Cities [are starting] to look at cannabis as another means of tax revenue… I think you’re going to see a lot more storefronts opening up over time, but it’s going to get to a climax where there’s going to be saturation… but who knows when that’s going to take place?
How do you see these industry changes affecting Nuvata?
We’re seeing consumer buying patterns changing… New consumers and consumers that don’t really participate often, I think they’ve graduated to become seasoned consumers. Their tolerance with [THC] increases, so they’re more inclined to go for the high-potency stuff.
So, I read that you recently became a father. Congratulations!
How has parenthood changed your life so far?
Oh, it’s just taken a 180-turn for me, for sure. You’re living for someone else, and you have an immense responsibility.
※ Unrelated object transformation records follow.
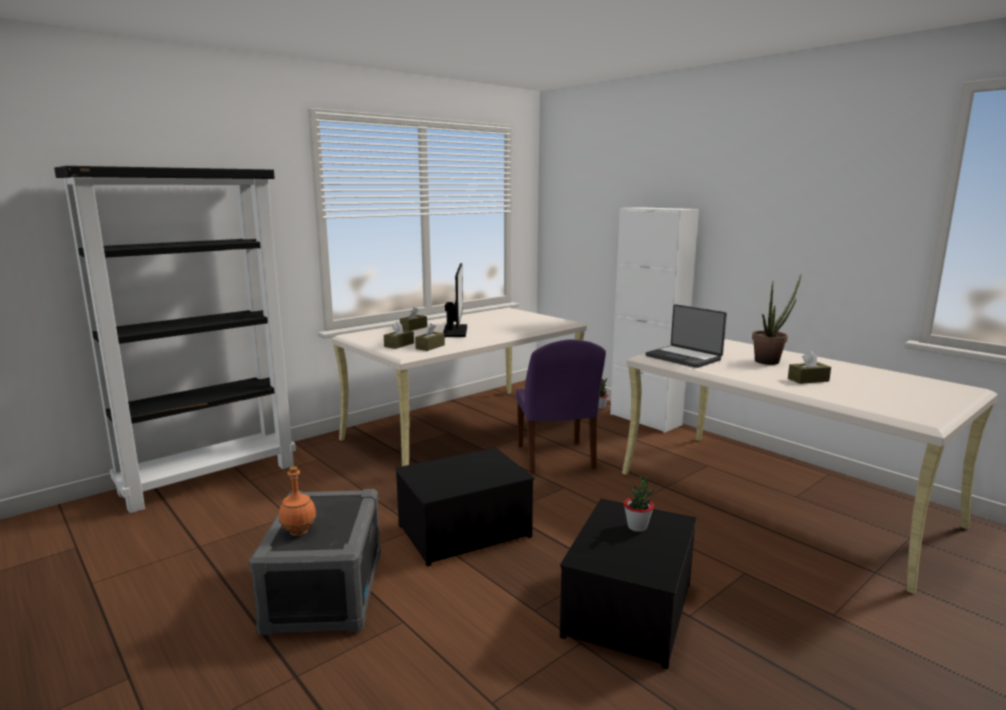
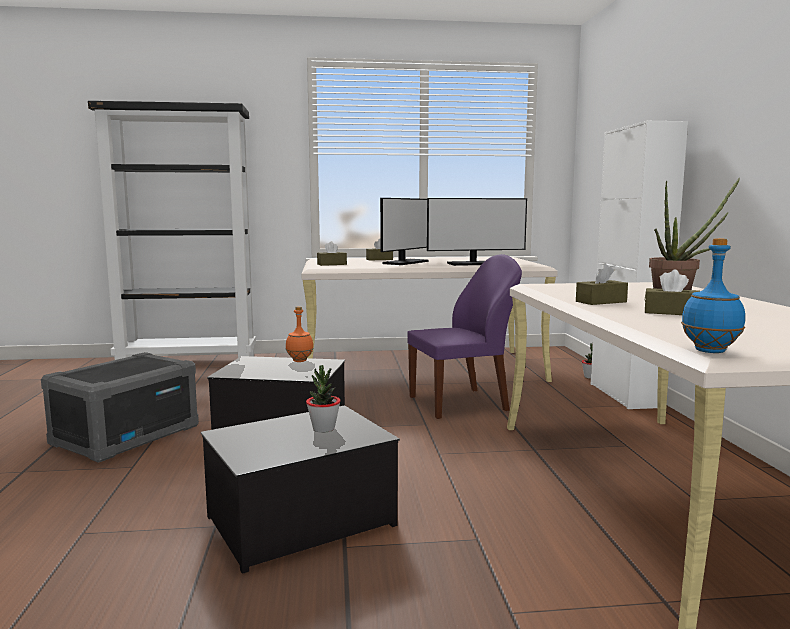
camera: 35 degrees right, 5 degrees down
orange bottle [279,466,316,536] -> orange bottle moved to [286,306,314,362]
brown tissue box [415,323,445,351] -> brown tissue box moved to [576,264,628,305]
purple chair [516,339,606,474] -> purple chair turned 135 degrees counterclockwise [407,254,522,419]
laptop [646,304,727,368] -> none
none -> monitor [427,198,527,266]
none -> blue bottle [681,238,745,353]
There’s just a level of character development that takes place when you become a parent… I’ve become a better person… more mindful of my actions.
You have to lead by example, because you have you have your own blood watching you all the time, and you know he’s going to become a replica of you (or she’s going to become a replica of you) to a certain extent… I would want my son to be a better version of myself.
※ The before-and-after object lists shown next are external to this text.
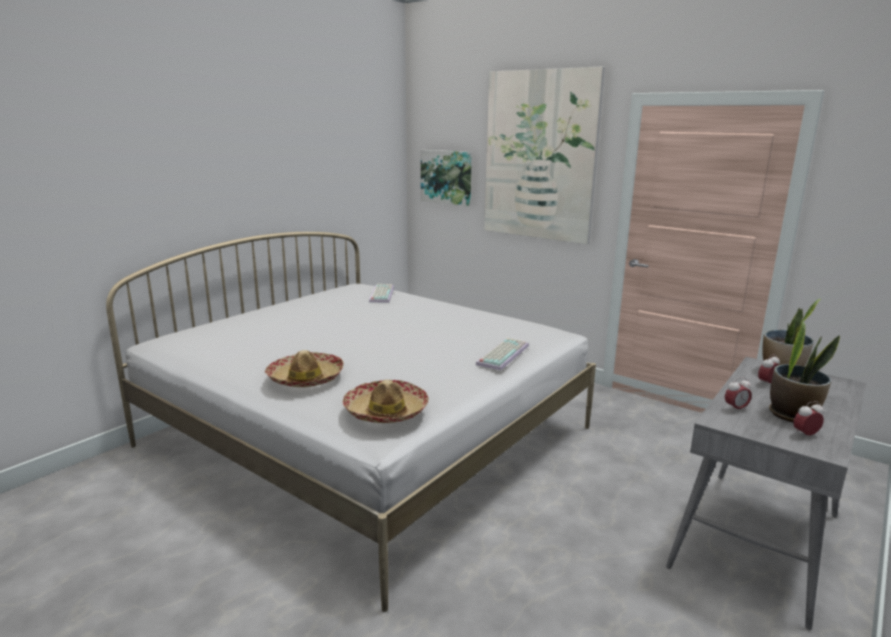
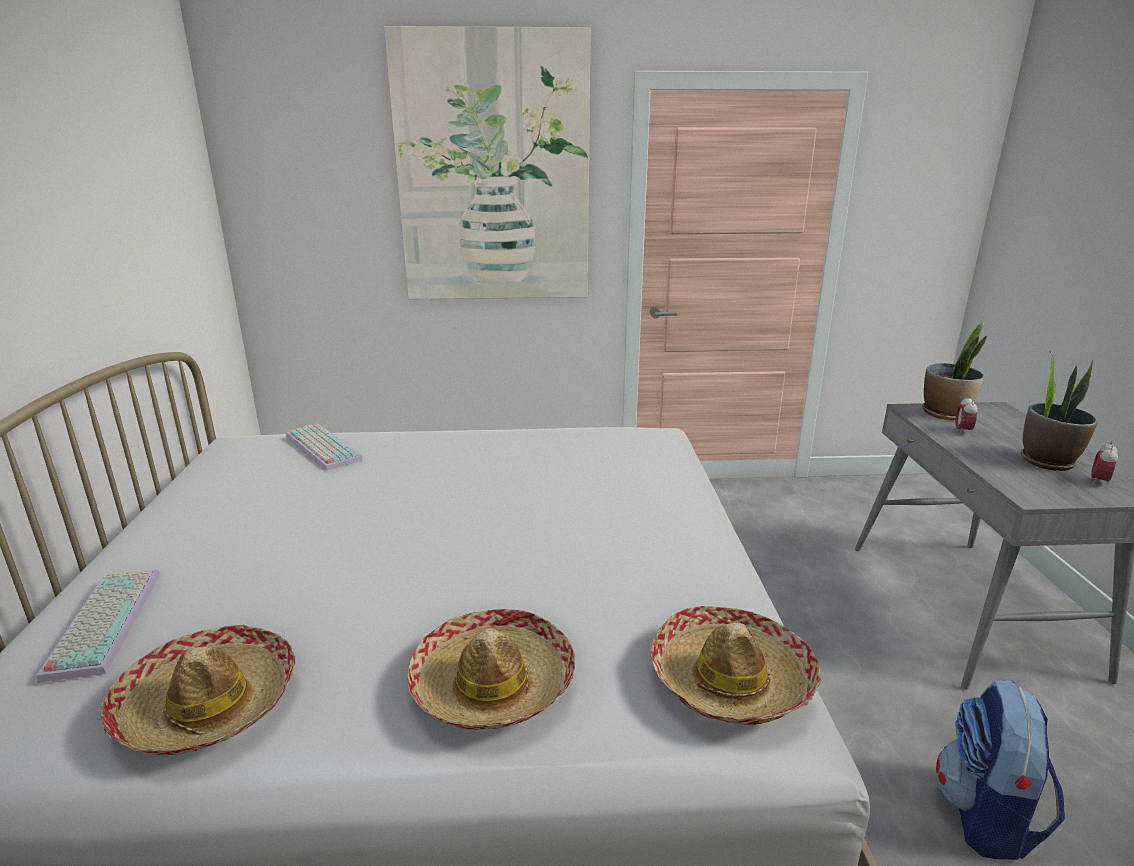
camera: 40 degrees left, 5 degrees up
picture [421,150,472,206] -> none
keyboard [476,338,529,371] -> keyboard moved to [36,569,160,683]
alarm clock [725,377,752,412] -> none
none -> hat [100,625,295,755]
none -> backpack [936,680,1065,860]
Ah, my heart! A different family-related question—so you mentioned that you had to win over your conservative Asian family. How did that go, and do you have advice for other people who have to do the same?
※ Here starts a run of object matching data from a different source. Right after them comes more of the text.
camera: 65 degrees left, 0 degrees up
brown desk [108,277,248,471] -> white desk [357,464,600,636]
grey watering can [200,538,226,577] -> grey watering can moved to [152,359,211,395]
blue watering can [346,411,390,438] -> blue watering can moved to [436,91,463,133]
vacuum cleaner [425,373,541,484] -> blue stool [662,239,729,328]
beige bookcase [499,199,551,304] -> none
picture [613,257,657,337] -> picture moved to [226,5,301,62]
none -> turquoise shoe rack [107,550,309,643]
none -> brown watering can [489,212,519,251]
Well, I think I had it much easier—my father’s fantastic. My father and I, we’re not too far off in age. He had me when he was 24 years old… right now, we have this relationship more so like brothers, like friends.
Around the time when Proposition 64 came in place, he really saw the opportunity. He’s an open-minded person; he lived in America for 25 years. He said, you know, if this is something that I want to pursue, he’s OK with it. He thinks it’s a good opportunity [and] he believes in the industry, [so he] gave me the green light.
The advice I have for people that don’t have it as easy is [to] be transparent… You have to be able to understand their thought process and really understand how to rationalize it with them… [be] mindful of how you break it down to your parents.
You want them to understand why you’re doing this… they’re your parents; they’re always going to believe in you and love you, and they’re probably going to go for it.
Thank you so much.
Yeah! I just want to express my gratitude to you, to People’s, to the entire management team there, to all the budtenders, to the owner, Bernard… we’re excited for you to launch your new locations, and we’re grateful to be part of the process.